| Problem details |
Find the line containing "left knee: (369, 247)", then print it and each following line through the end of the records, exactly and with nothing added; leave out any pictures.

| Data supplied |
....

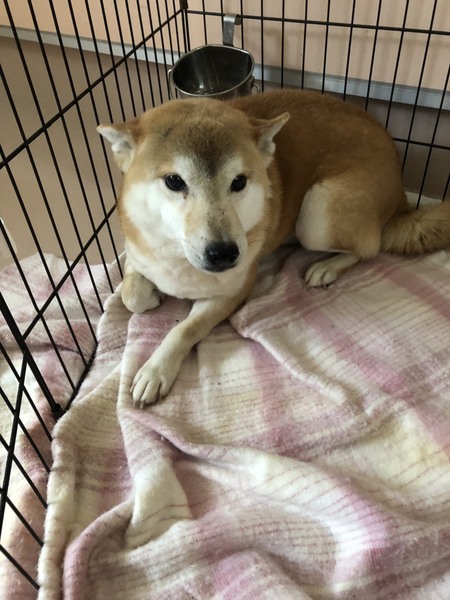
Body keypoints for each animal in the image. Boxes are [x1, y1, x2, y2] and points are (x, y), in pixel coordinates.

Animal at [98, 89, 450, 407]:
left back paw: (327, 267)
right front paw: (150, 297)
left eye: (239, 182)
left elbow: (184, 329)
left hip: (318, 211)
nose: (224, 253)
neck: (179, 258)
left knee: (369, 247)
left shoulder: (233, 292)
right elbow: (131, 295)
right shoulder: (137, 252)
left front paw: (155, 369)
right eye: (174, 181)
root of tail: (401, 190)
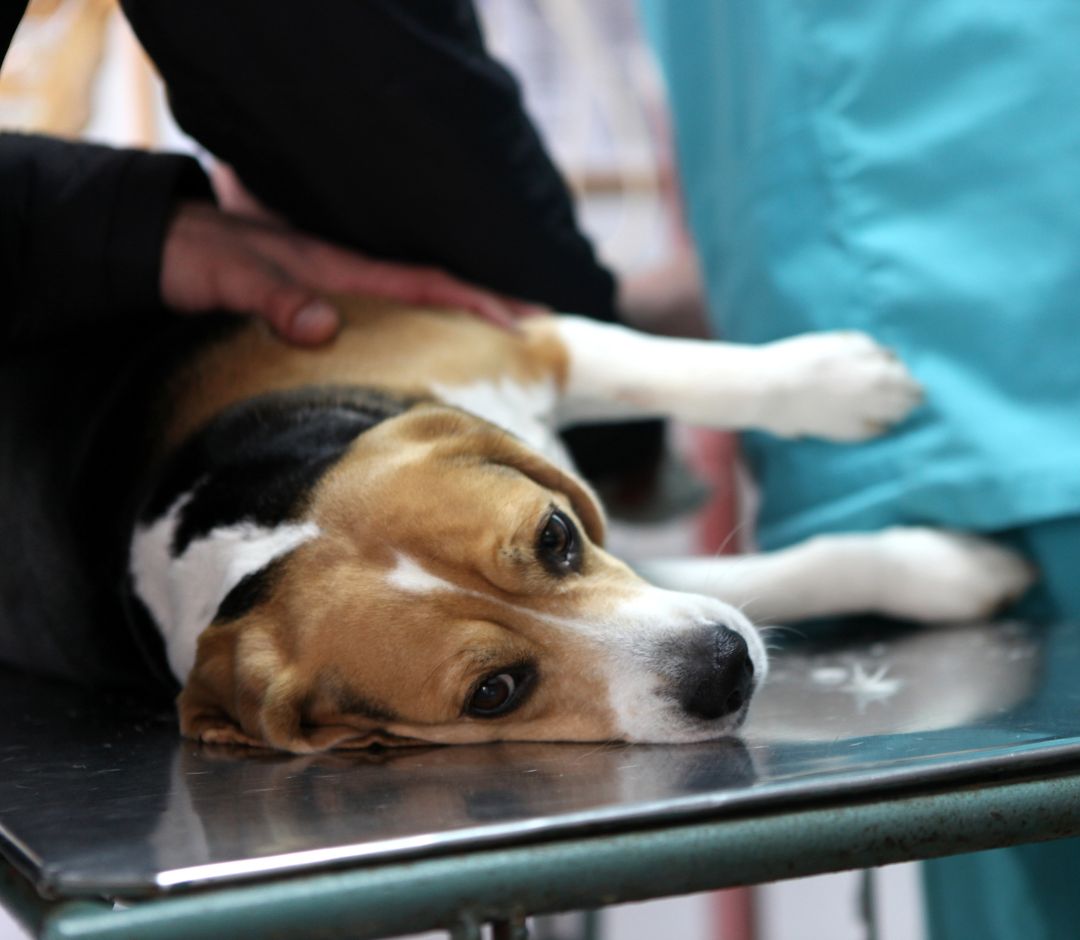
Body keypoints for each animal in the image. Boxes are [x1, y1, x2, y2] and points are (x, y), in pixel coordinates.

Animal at [128, 298, 1036, 756]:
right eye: (493, 693)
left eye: (556, 536)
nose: (727, 670)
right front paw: (953, 569)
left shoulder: (516, 343)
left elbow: (670, 367)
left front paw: (835, 382)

....

| Answer for this exercise |
left knee: (369, 247)
left shoulder: (233, 292)
right elbow: (131, 295)
right shoulder: (137, 252)
left front paw: (155, 369)
right eye: (174, 181)
root of tail: (401, 190)
Body keypoints for each animal in the image. Boxes are [x1, y1, x2, y2] and points are (x, y), in pixel coordinates.

Animal at [128, 298, 1036, 756]:
right eye: (493, 693)
left eye: (556, 536)
nose: (727, 670)
right front paw: (953, 569)
left shoulder: (516, 343)
left elbow: (670, 367)
left front paw: (835, 382)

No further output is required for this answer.